Early Review: The Trouble With Vampires by Lynsay Sands (Argeneau #29)


The Trouble with Vampires by Lynsay Sands // VBC ReviewThe Trouble With Vampires (Argeneau #29)
Lynsay Sands
Published: April 23, 2019 (Avon)
Purchase: Book Depository or Amazon
Review source: copy provided by publisher in exchange for an honest review

Reviewed by: Amy

Rating (out of 5): 3.5 stars

Note: While this review will be spoiler free, it will reference events from the previous story arc in the series. If you missed it, check out VBC’s review of Runaway Vampire.

The last thing Santo Notte expects to find when he’s called away to investigate a possible sighting of the dreaded Dr. Dressler is to come across his life mate. Even more unexpected is the fact that she’s already familiar with Immortals.

Petronella “Pet” Stone is babysitting her nephew while her sister and brother-in-law are both out of town when she crosses paths with a group of Immortals renting the house next door. Not only is this a shocker, but it also brings up memories of a traumatic past. Knowing nothing about life mates, her feelings are further tangled up with the attraction she has for Santo.

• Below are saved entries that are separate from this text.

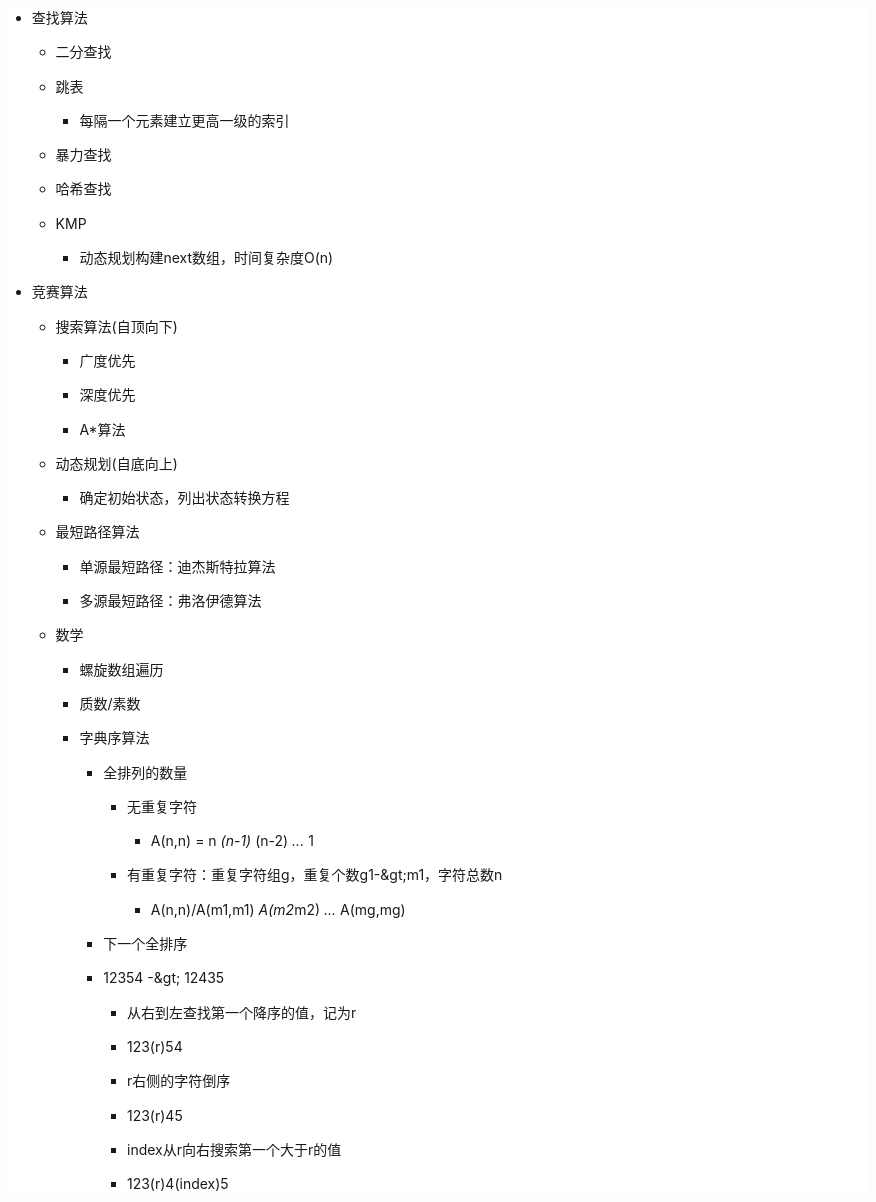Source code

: * 查找算法  

  * 二分查找  

  * 跳表  

    * 每隔一个元素建立更高一级的索引  

  * 暴力查找  

  * 哈希查找  

  * KMP  

    * 动态规划构建next数组，时间复杂度O(n)  

* 竞赛算法  

  * 搜索算法(自顶向下)  

    * 广度优先  

    * 深度优先  

    * A*算法  

  * 动态规划(自底向上)  

    * 确定初始状态，列出状态转换方程  

  * 最短路径算法  

    * 单源最短路径：迪杰斯特拉算法  

    * 多源最短路径：弗洛伊德算法  

  * 数学  

    * 螺旋数组遍历  

    * 质数/素数  

    * 字典序算法  

      * 全排列的数量  

        * 无重复字符  

          * A(n,n) = n *(n-1)* (n-2) *...* 1  

        * 有重复字符：重复字符组g，重复个数g1-&amp;gt;m1，字符总数n  

          * A(n,n)/A(m1,m1) *A(m2*m2) *...* A(mg,mg)  

      * 下一个全排序  
      * 12354 -&amp;gt; 12435  

        * 从右到左查找第一个降序的值，记为r  
        * 123(r)54  

        * r右侧的字符倒序  
        * 123(r)45  

        * index从r向右搜索第一个大于r的值  
        * 123(r)4(index)5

As the investigation into the reappearance of Dr. Dressler proceeds, Santo and Pet will have to reconcile their own traumas and figure out if they can have a future.

This time around, I liked that Lynsay Sands gives us a mortal that is already familiar with the Immortal world. What I liked even better, though, was that this didn’t just make the whole life mate process go any easier for Santo as they suffer some miscommunication when they begin to learn about one another. It says a lot about how we communicate with one another, especially when trying to reconcile our lives after an incident that hasn’t necessarily left a physical scar, but a scar on one’s psyche.

Pet embodies the quote “though she be but little, she is fierce” and is a reminder that strength (of mind and body) does not rest on stature. Despite others around her wanting to keep the past buried, Pet has faced it enough that she’s able to move forward with her life and isn’t constrained by what happened.

Santo, on the other hand, being everything big and burly, exemplifying true physical strength, has kept the past buried too long (he is around 3,000 years old) and with the acknowledgement that their trauma is something they have in common, it’s clear that his past still haunts him.

While I appreciate the clear contrast between how Santo and Pet each handle their feelings, I really wanted more depth to the characters. Pet’s issues are the focus, and while we are aware of Santo’s, the conflict they inevitably cause between the pair felt more tacked onto the end in a rushed kind of way. I felt like it could have been developed a little more throughout the story.

I also found myself kind of interested with the return of Dressler who we last saw escaping in Immortal Unchained, but as anyone familiar with the series knows, oftentimes these types of story arcs develop over the course of a few books as, obviously, the standalone romance takes center stage. I wish in this case there was a more clear-cut path leading readers into the next book. There were a few things learned in The Trouble With Vampires—especially the information we learn surrounding Pet’s familiarity with Immortals—that I could see explored somewhere down the line, but with such a large cast of characters who knows when that might happen.